In the following dispatch, Katarina shares her experiences and impressions of Haiti:
When I left my job as a management consultant three weeks ago, I was not sure whether I had made the right decision. Colleagues and friends asked me why I left the security of an interesting and well-paid job to fly across the Atlantic and work in Haiti as a volunteer. A senior director asked me what I wanted to achieve in the next five years of my life. Slightly overconfident, I answered that I wanted to support a poor country to raise its GDP significantly and help hundreds of thousands of people to rise out of poverty. After three weeks with TechnoServe in Haiti, I am sure I made the right decision.
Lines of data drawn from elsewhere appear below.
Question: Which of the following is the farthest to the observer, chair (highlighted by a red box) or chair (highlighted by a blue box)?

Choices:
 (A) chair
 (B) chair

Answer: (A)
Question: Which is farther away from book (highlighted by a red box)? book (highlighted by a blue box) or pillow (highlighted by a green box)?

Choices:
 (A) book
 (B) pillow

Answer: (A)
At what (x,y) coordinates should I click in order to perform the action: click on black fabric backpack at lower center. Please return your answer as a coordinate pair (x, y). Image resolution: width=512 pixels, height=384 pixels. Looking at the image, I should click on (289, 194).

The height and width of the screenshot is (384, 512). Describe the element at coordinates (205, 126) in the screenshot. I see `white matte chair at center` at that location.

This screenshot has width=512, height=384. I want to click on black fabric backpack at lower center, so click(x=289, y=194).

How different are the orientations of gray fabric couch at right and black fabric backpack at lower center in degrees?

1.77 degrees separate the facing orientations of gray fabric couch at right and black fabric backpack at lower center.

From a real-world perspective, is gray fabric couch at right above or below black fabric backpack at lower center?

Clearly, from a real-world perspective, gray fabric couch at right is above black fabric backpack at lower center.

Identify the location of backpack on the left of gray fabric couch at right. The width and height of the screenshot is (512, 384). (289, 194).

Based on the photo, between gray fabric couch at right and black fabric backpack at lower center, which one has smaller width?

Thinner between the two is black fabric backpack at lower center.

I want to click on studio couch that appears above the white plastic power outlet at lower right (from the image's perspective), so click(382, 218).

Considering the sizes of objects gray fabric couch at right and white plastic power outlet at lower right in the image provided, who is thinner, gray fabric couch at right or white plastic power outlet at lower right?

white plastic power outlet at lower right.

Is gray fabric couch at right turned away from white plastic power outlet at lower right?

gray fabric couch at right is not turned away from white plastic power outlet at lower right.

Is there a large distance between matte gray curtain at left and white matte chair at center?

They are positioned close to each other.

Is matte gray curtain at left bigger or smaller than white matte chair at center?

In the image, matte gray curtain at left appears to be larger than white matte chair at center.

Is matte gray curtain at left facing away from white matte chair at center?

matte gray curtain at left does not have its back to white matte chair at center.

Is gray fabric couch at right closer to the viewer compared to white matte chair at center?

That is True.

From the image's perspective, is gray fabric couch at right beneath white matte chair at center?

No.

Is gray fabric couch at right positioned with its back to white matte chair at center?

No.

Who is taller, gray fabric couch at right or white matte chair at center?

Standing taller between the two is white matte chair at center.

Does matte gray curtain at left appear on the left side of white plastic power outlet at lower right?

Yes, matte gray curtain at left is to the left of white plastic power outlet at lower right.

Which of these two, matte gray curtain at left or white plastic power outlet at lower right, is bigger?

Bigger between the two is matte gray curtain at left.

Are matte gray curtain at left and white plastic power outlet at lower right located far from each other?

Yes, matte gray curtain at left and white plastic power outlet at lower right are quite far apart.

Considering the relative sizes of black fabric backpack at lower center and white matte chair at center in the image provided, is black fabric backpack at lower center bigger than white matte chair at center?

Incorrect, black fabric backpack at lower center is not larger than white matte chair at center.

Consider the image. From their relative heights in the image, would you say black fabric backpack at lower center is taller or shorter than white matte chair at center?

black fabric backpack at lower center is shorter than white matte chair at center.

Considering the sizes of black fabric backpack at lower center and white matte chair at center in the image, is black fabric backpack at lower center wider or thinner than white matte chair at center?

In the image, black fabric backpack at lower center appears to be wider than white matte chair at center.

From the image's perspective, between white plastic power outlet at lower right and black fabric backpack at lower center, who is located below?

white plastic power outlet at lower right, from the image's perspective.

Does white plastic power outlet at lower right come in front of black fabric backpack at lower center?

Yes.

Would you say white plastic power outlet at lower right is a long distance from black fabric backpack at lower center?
The objective of our project — the Haiti Hope Project — is to improve the economic situation of small-scale mango farmers. The Coca-Cola Company and the Inter-American Development Bank are funding the project, which aims to double the incomes of 25,000 Haitian mango farmers. TechnoServe will offer technical assistance and be the implementing partner. By increasing the incomes of mango farmers, we hope not only to make them and their families better off, but also to create jobs in adjacent parts of the economy, such as fruit processing and sales.
Since I arrived three weeks ago, I have met many talented Haitians and seen land with great potential for growing cash crops such as mango. Mango is important for Haiti’s economy and mango farmers constitute a significant part of the population. We are working along the entire value chain, from mango trees on small land patches across the country to street sales in Port au Prince; from large exporters belonging to the Haitian elite to end-consumers in developed countries. I have spent the past weeks on the road, visiting farmers, speaking to farmer groups and interviewing mango exporters. The dirt-poor mango farmers living on close to nothing and the wealthy exporters live in two different worlds. In between, there is a small and well-educated middle class.
Despite all their differences, the different social groups have one thing in common: they all want change. Since Haiti was founded in 1804, the country has never had a proper chance to build a well-functioning society. Dictators, corruption, natural disasters and environmental degradation have plagued the country for almost 200 years. The January earthquake wrought widespread destruction, but it also brought about an opportunity for change. Money is flowing into the country and there is strong support to develop the private sector.
In Creole they say: “Yo pa voye wòch sou mango vèt” — literally, “You should not throw rocks at a green mango,” meaning that you should wait until a mango is ripe before you try to knock it down from the tree. Haiti is ripe and ready for change. This is Haiti’s chance to climb out of poverty and devastation. This is the mango season.